Cara mengantisipasi ini, menurut dia, pihaknya akan membentuk Gerakan Nasional dengan melibatkan seluruh elemen masyarakat guna mengantisipasi tumbuh suburnya paham paham radikalisme yang berkembang di masyarakat.
"Faham Radikalisme semakin nyata bahayanya terhadap masyarakat terutama kalangan muda di Indonesia," ujarnya.
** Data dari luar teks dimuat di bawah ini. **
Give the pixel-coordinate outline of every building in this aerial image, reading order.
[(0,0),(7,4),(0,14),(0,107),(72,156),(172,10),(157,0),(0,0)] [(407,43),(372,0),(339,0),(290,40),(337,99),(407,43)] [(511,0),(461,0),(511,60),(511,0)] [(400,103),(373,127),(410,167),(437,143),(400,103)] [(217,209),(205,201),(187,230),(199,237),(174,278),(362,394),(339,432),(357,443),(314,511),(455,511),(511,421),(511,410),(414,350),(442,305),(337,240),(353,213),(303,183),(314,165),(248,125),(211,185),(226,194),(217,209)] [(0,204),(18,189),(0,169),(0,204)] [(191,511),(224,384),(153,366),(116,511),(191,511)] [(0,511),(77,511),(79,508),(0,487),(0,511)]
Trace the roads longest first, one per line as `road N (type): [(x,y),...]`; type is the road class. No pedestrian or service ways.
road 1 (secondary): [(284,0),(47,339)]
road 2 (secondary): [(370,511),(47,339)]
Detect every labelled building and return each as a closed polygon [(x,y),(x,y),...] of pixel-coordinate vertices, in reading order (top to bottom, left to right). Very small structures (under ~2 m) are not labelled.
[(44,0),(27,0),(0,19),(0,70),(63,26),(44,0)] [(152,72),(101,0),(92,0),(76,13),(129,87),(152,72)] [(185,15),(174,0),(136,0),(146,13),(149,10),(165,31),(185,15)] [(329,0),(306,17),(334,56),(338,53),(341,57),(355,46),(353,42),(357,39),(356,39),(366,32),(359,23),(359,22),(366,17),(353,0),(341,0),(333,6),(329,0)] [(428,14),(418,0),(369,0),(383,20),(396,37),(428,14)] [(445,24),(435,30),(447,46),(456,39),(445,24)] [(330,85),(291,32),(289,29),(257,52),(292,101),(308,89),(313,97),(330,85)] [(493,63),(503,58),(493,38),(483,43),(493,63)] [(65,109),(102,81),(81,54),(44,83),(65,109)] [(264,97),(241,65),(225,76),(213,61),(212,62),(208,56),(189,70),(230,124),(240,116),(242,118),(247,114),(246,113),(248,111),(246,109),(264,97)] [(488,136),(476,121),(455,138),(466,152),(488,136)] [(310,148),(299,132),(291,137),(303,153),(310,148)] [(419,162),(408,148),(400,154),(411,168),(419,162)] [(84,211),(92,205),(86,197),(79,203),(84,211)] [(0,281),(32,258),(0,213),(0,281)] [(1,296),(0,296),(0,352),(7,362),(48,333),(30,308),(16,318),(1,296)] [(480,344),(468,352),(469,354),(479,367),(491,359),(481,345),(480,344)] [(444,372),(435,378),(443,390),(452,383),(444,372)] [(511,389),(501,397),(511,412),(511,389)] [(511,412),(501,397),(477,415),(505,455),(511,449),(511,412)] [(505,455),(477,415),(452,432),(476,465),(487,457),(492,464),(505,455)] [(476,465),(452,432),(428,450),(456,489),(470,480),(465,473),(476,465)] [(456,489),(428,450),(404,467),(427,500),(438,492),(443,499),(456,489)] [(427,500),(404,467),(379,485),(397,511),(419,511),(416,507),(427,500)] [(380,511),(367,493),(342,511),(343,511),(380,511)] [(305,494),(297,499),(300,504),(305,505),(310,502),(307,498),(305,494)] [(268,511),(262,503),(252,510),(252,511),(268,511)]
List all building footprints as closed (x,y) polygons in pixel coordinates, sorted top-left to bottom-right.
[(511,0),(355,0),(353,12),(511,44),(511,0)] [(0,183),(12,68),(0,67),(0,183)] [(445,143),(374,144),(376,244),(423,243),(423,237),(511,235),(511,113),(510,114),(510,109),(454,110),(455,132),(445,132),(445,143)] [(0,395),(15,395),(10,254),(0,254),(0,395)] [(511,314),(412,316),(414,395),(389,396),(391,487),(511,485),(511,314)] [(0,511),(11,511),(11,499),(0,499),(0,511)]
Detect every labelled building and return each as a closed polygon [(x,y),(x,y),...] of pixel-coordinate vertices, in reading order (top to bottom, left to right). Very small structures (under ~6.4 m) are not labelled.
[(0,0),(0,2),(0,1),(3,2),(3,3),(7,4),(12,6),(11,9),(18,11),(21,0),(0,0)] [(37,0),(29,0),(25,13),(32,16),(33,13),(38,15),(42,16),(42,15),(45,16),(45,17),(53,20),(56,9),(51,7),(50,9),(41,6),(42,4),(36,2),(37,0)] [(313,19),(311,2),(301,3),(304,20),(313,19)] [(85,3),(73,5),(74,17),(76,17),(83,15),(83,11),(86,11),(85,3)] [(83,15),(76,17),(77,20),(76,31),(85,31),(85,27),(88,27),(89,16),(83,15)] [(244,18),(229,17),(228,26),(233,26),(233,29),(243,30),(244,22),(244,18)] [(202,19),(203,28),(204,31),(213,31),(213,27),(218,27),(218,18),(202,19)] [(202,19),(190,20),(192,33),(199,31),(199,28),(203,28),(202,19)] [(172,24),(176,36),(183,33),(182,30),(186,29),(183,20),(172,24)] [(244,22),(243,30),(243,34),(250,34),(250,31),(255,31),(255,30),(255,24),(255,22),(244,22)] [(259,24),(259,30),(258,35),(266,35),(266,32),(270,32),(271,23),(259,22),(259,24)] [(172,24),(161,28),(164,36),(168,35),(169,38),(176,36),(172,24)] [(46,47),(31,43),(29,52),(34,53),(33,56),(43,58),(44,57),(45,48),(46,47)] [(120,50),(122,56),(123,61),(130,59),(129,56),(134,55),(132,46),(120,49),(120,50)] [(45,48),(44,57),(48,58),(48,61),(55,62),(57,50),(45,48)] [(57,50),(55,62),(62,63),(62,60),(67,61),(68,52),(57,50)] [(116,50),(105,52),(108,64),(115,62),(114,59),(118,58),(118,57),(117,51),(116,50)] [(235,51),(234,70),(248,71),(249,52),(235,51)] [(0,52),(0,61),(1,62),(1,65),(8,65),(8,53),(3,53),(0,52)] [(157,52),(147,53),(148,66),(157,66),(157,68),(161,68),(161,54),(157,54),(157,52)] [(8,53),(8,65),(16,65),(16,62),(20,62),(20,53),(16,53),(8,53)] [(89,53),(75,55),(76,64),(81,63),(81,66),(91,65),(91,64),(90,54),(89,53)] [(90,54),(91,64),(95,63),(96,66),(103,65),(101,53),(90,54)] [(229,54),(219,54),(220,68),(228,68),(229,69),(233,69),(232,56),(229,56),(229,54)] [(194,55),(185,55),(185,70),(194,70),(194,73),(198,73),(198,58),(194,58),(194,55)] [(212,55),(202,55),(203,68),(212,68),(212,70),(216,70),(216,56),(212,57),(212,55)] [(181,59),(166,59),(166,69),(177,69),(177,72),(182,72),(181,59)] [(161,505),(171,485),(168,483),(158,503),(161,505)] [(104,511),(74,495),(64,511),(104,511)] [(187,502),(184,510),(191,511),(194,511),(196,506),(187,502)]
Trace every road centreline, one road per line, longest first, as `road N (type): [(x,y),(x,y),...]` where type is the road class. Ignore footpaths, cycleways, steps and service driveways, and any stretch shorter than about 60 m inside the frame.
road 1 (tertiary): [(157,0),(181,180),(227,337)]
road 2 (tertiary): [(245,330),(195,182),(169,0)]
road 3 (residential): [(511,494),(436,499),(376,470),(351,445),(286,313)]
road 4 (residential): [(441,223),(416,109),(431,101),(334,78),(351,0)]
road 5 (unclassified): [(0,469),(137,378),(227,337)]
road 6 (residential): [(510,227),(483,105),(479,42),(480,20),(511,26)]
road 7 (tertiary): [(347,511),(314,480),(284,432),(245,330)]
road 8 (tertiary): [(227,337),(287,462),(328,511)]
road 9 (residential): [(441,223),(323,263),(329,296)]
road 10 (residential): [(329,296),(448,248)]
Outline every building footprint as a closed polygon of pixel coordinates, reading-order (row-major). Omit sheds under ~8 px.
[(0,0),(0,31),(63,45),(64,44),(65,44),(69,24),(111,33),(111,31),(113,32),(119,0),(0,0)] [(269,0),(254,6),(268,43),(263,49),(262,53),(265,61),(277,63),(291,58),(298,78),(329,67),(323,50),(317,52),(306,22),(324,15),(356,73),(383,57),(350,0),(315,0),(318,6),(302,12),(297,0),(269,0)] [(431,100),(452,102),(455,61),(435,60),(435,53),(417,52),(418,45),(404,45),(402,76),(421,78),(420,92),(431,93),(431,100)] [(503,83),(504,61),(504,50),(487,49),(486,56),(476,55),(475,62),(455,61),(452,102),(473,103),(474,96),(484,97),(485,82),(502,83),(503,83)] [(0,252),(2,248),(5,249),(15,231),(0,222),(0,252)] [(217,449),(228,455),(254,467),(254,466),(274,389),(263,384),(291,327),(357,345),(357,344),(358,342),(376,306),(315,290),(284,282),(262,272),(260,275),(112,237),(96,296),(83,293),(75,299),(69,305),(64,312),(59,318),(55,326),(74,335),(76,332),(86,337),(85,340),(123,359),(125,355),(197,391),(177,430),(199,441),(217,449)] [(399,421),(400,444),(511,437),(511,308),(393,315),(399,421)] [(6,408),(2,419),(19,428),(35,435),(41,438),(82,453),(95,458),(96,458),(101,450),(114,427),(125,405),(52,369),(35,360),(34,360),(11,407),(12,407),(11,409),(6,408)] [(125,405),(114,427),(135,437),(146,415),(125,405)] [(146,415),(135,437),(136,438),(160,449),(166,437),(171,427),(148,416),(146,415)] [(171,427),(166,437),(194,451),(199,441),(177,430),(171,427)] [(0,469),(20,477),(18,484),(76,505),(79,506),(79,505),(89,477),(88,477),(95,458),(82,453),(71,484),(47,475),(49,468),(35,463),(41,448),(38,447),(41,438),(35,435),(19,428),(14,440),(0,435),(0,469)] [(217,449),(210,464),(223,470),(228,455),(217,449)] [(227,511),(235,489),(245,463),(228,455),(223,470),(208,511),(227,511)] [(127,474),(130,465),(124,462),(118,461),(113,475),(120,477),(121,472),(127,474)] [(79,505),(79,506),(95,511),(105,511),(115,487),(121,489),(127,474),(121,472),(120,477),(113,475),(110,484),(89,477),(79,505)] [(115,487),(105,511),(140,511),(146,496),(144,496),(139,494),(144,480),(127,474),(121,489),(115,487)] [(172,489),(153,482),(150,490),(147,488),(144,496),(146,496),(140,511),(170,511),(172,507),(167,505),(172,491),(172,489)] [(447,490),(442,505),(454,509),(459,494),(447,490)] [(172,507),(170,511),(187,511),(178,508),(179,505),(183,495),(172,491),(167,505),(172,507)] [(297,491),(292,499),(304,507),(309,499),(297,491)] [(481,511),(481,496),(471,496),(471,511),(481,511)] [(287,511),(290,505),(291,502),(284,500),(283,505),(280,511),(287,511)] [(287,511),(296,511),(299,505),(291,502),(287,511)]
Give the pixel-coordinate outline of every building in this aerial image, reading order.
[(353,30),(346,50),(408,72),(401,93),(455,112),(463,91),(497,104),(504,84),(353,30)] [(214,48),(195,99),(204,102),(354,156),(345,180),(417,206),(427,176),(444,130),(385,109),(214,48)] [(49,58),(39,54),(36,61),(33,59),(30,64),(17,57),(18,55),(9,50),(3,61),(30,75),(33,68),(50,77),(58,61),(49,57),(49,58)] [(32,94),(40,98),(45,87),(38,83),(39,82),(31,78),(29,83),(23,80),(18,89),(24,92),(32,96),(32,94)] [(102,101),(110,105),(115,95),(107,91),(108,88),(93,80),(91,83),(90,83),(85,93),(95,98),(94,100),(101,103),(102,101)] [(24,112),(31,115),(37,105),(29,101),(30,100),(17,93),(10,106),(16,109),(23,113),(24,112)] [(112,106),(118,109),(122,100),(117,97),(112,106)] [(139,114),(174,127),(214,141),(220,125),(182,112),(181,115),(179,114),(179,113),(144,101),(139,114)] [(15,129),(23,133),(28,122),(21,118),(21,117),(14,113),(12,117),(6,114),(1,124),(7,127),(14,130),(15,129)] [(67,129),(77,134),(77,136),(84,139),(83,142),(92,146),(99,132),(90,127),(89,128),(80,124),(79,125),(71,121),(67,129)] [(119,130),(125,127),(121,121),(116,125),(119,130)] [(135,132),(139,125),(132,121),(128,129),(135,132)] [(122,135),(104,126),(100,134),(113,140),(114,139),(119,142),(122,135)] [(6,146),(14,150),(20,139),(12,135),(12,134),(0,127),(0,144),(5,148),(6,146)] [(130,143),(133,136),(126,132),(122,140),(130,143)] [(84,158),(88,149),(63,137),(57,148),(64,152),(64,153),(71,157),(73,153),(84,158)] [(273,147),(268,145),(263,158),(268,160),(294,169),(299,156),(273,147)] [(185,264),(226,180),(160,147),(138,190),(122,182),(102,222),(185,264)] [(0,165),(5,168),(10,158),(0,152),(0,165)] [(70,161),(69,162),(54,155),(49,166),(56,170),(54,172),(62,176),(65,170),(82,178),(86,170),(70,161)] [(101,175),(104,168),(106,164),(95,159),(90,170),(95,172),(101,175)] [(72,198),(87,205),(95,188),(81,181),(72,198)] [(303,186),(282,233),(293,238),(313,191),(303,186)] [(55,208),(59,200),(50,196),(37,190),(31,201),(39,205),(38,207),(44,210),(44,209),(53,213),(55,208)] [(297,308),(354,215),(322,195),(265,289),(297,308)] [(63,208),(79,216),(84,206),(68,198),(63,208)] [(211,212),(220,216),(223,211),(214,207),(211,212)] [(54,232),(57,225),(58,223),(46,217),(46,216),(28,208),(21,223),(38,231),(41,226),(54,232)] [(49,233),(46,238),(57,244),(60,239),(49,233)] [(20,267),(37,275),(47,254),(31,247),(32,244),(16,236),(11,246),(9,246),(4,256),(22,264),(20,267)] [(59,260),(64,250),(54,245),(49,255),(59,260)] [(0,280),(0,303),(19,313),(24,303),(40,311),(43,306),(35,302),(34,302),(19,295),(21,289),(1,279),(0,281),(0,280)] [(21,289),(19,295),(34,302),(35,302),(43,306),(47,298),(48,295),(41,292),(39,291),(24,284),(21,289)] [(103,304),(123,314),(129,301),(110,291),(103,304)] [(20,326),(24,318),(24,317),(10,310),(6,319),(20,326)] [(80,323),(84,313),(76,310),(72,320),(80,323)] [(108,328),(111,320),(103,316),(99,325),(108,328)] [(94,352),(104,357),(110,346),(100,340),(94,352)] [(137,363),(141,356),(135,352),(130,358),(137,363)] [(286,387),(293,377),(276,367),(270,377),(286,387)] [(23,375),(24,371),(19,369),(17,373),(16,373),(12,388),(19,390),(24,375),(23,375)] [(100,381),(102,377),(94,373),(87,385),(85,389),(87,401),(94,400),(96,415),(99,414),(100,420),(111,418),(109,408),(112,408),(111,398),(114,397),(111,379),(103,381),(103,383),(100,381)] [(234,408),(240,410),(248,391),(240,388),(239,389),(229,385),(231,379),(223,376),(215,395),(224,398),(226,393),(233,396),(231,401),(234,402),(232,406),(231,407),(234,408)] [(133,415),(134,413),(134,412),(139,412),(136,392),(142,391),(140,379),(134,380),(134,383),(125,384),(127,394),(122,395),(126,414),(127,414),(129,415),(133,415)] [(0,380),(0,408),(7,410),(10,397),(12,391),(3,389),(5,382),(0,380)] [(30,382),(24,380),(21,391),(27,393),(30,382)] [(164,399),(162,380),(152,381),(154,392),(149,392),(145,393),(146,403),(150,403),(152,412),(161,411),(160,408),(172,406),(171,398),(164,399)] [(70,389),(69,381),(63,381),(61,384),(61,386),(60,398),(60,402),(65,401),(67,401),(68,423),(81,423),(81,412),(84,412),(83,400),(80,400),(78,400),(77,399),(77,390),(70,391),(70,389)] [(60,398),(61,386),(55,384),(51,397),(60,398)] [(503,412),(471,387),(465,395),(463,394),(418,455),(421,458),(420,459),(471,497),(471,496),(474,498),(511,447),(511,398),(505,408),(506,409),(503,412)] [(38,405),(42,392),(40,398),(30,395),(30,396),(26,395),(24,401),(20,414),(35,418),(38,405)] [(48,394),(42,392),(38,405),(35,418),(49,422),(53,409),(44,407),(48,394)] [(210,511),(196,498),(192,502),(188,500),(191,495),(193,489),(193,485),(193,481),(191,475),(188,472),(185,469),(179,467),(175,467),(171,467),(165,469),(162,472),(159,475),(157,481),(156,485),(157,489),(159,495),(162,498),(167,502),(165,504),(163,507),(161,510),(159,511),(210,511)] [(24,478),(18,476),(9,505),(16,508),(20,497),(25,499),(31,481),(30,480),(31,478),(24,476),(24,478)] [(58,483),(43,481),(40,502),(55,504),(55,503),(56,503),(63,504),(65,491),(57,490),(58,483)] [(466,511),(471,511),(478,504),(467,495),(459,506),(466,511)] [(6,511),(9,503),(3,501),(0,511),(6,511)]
Ia mengakui selama ini, pemerintah kurang mengantisipasi hal-hal yang dapat bermunculan melalui media media sosial sehingga media sosial dimanfaatkan oknum yang tidak bertanggungjawab untuk menyebarluaskan faham radikalis yang dapat memicu pergolakan yang berdampak luas hingga in-toleransi.
Menurut Sarman Marselinus pasca sosialisasi itu pihaknya terus melakukan upaya pencegahan serta penyebaran paham dan gerakan radikal di seluruh kabupaten/kota melalui berbagai sarana, lembaga dan media massa.
Hal ini dimaksudkan selain sebagai pedoman yang dipegang kuat oleh para penganutnya, pendekatan agama ini juga optimal mengingat banyak aktivitas ekstrimisme yang berkedok agama.
"Ini gejala global. Kami mengharapkan agama mampu meyakinkan orang-orang muda bahwa jalan kekerasan adalah hal yang sangat salah," katanya.
Sebab pada prinsipnya kata dia agama yang sejati adalah agama yang menolak kekerasan dan mengajarkan umatnya kedamaian bukan kekerasan.
Rawat Toleransi Beragama di NTT
"Semua pihak berkewajiban menciptakan dan merawat toleransi beragama melalui komunikasi timbal-balik serta menghargai perbedaan yang dimiliki," kata Sarman Marselinus.